● **EXERCISE GOAL**
Return every line of text in the material below word for word, and leave the pictures out.

● **RECORDED DATA**
□ □ □

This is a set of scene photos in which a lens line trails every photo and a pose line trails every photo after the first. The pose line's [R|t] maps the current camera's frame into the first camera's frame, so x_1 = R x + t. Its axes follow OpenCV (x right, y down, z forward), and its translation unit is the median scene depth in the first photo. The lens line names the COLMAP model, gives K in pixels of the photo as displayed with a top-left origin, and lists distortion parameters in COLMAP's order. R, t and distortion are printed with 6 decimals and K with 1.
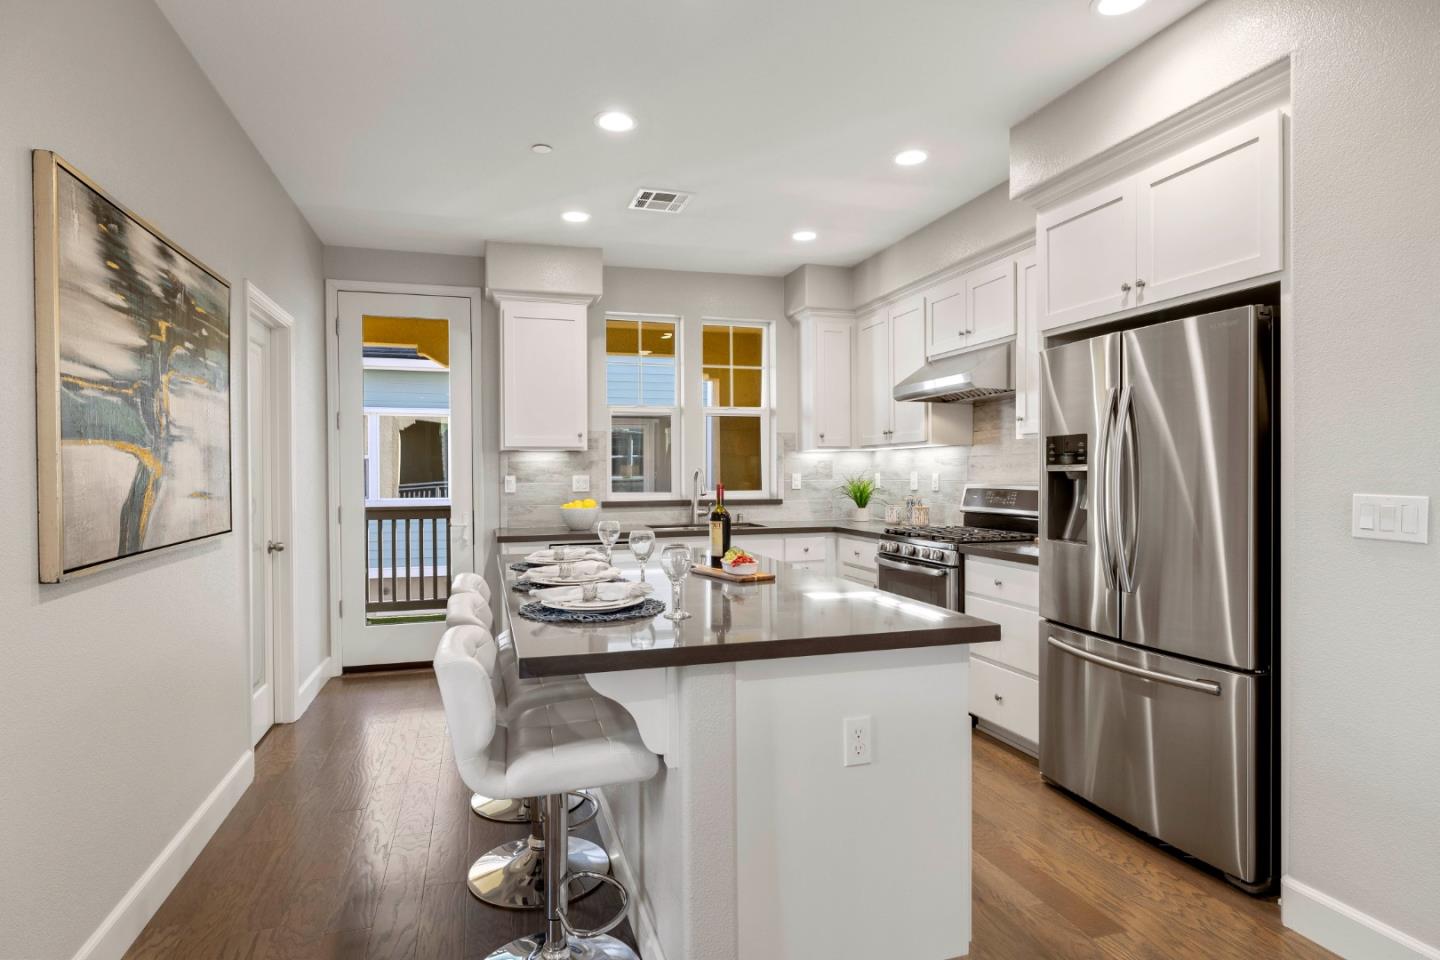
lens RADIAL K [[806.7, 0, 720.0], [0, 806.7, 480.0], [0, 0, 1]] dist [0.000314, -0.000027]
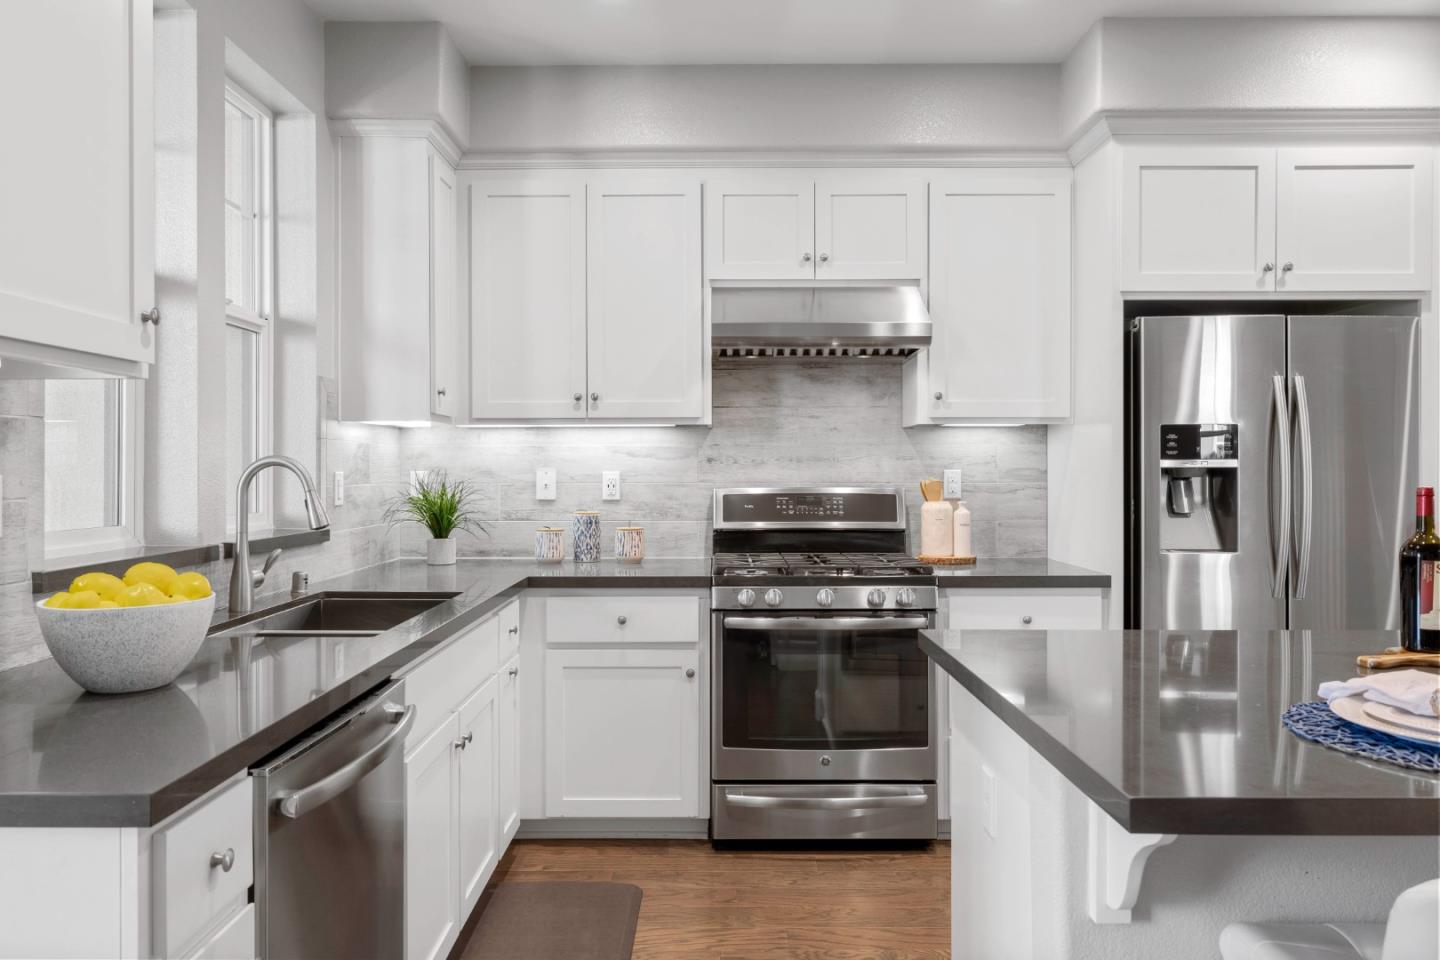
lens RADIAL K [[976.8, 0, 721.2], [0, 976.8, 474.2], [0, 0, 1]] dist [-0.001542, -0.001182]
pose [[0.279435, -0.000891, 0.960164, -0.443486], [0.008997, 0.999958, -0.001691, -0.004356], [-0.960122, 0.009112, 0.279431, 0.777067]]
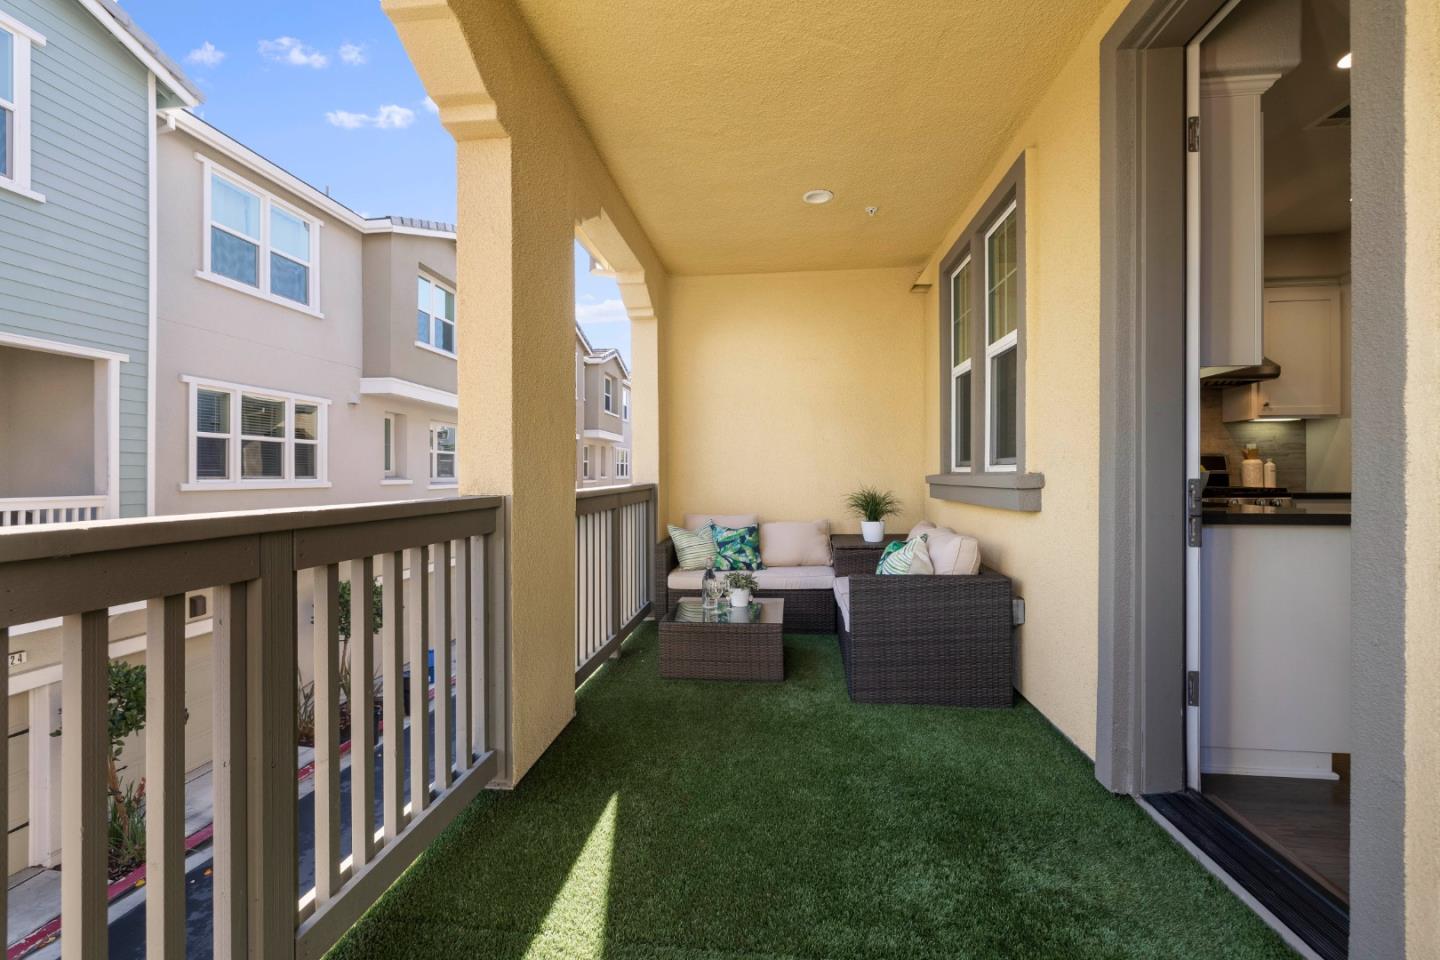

□ □ □

● **ANSWER SECTION**
This is a set of scene photos in which a lens line trails every photo and a pose line trails every photo after the first. The pose line's [R|t] maps the current camera's frame into the first camera's frame, so x_1 = R x + t. Its axes follow OpenCV (x right, y down, z forward), and its translation unit is the median scene depth in the first photo. The lens line names the COLMAP model, gives K in pixels of the photo as displayed with a top-left origin, and lists distortion parameters in COLMAP's order. R, t and distortion are printed with 6 decimals and K with 1.
lens RADIAL K [[806.7, 0, 720.0], [0, 806.7, 480.0], [0, 0, 1]] dist [0.000314, -0.000027]
lens RADIAL K [[976.8, 0, 721.2], [0, 976.8, 474.2], [0, 0, 1]] dist [-0.001542, -0.001182]
pose [[0.279435, -0.000891, 0.960164, -0.443486], [0.008997, 0.999958, -0.001691, -0.004356], [-0.960122, 0.009112, 0.279431, 0.777067]]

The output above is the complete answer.